Geronimo last night: NDN Market, 220 tops, lots of people dropping glasses, staring into Aloha and saying “fuck” under their breaths, etc.
The other back waiter in my section blamed me for being too slow, and therefore making him feel stressed, which caused him to rush, which caused him to slam into someone who was running a plate of lobster, which caused the lobster to fall onto a $40 plate as it broke in the middle of a pathway, which caused the kitchen to yell at him, which caused him to (constructively) scorn me in harsh whispers for the duration of the evening.
He kept pulling me aside to tell me I needed to move faster. I apologized for causing slack, asking what I could prioritize to make my work more efficient. Then I would go back to what I was doing, because I do understand what is priority, and that is being at ease and communicating with people so that they feel understood. Whenever I saw him I looked him in the eyes and smiled. He smiled back.

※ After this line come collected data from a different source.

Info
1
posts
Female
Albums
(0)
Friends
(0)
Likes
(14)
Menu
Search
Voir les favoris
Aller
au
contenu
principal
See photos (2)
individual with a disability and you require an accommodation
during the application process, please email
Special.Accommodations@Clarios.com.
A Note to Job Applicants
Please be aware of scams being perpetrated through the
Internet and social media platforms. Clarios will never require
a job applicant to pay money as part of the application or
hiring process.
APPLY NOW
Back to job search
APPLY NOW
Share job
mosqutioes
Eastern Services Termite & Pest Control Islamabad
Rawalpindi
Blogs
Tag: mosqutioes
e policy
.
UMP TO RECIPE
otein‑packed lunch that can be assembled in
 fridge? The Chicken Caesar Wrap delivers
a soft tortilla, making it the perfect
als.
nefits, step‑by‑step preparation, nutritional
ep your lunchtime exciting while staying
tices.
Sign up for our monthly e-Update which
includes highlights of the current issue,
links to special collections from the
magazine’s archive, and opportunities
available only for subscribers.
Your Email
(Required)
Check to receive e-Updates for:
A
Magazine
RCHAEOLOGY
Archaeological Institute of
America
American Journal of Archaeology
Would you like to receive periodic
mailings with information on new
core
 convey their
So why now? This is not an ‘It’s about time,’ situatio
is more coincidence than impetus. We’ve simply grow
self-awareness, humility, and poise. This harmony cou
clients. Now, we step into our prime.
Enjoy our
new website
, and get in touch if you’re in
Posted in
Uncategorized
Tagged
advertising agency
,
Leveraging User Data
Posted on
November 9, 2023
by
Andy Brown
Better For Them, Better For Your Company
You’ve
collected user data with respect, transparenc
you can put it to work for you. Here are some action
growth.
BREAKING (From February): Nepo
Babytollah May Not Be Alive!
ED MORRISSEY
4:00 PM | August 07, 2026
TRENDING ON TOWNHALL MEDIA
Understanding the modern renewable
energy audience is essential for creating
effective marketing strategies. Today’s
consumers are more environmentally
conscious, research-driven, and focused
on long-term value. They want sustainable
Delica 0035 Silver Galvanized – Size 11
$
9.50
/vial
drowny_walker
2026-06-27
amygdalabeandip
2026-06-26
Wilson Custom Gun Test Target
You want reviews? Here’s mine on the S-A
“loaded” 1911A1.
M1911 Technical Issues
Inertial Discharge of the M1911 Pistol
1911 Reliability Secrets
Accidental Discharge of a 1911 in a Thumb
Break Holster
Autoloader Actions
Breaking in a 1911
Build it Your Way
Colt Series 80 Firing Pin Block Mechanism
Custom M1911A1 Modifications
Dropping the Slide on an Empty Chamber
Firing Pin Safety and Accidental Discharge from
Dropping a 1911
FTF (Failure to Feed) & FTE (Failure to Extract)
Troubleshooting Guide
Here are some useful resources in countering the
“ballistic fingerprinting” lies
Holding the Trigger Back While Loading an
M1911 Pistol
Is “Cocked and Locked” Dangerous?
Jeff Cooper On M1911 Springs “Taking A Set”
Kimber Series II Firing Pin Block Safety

At the end of the evening he talked me through how I could improve, which I appreciated because what he said was accurate and helpful. I am slower than people who have been doing this longer. I don’t take it personally.
My captain said I had done an “awesome job,” and 3 of the tables asked how many years I had worked there, one of them commenting that I was one of the best servers they’d had. This is probably because I was observing their experience rather than thinking “it has been x time, I should clear their unfinished plates.” Also I make fucking great jokes and I’m real pretentious.
I held the entree plates, bread and butter plates, individual sauce dishes and various silverware of table 43 with my left hand. As I de-crumbed the table with my right hand they asked where I had worked before, I said “Santa Fe Dry Goods… SITE Santa Fe, KIT Brain Research Lab… They asked about my career plans and I mentioned grad school, feeling thankful for their interest and for the fact that I’ve been doing 100 bicep curls twice a week (it was easily 25 pounds of quality table settings). Once in the refuge of the kitchen I eased the weight onto my freshly laundered, white, French-cuffed, slave-cotton Brook’s Brothers shirt.
I wouldn’t say that I did an “awesome job” but this tactic of aiding my improvement provides confidence, while the negative feedback I received will spur momentum (just hopefully not into other human bodies carrying hot plates).